▶ ACTIEPUNT: Tel hoeveel regels van het materiaal hieronder de tekenreeks "Estandar" bevatten. Geef alleen dat aantal.

▶ INVOERMATERIAAL:
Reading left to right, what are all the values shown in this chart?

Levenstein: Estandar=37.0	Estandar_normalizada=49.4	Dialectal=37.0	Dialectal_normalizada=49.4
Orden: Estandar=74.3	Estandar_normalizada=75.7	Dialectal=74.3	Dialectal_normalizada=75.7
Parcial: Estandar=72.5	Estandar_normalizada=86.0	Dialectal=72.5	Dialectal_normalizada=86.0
---
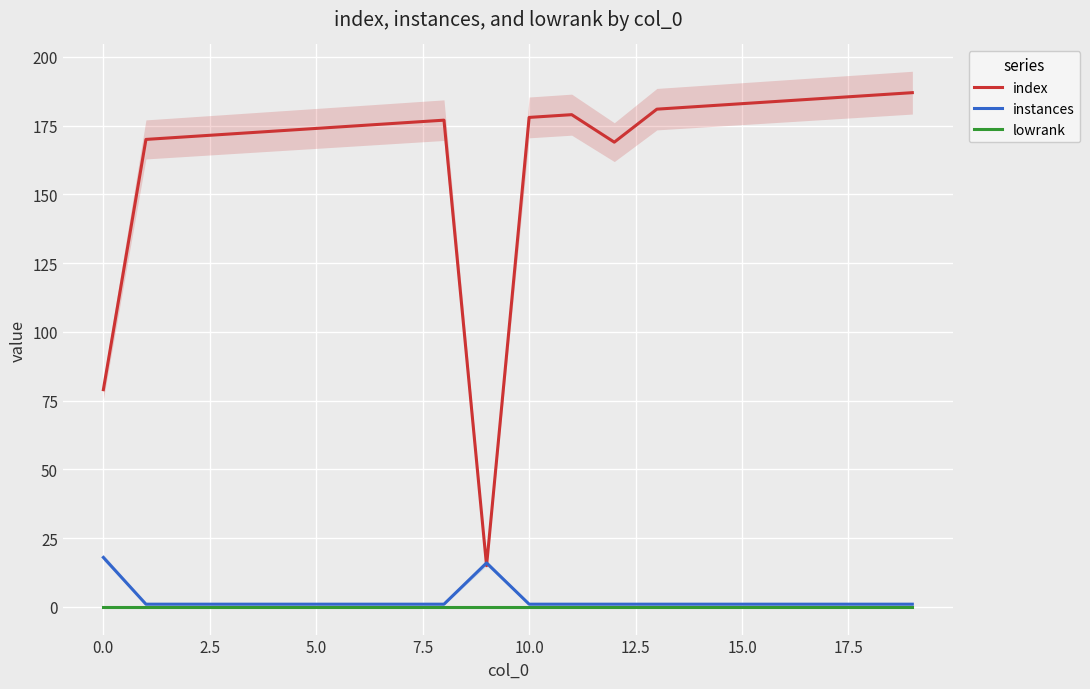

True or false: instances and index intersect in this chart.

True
...
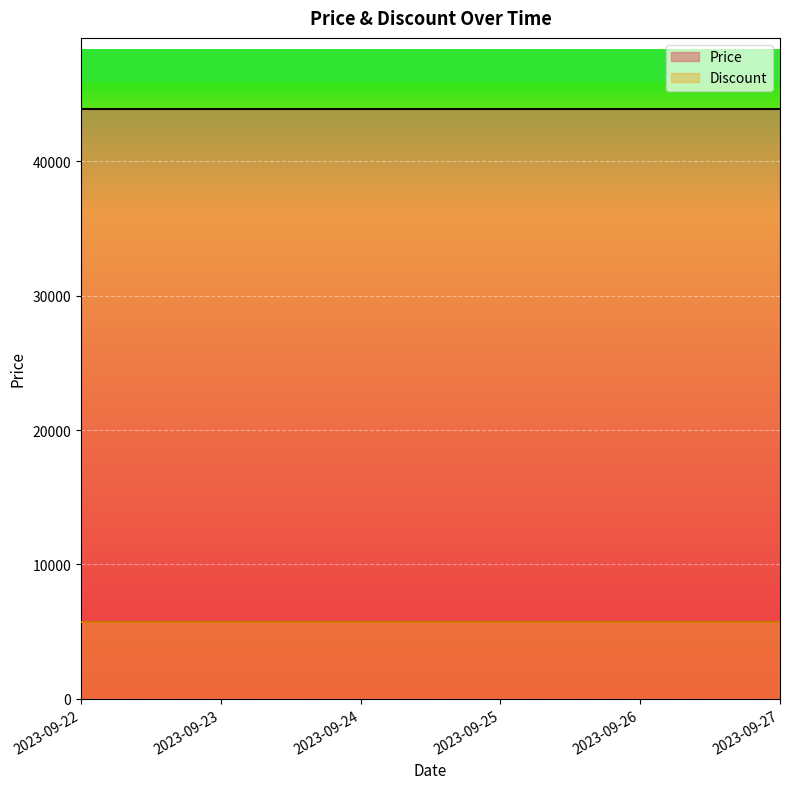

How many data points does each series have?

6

▶ UITVOER: 3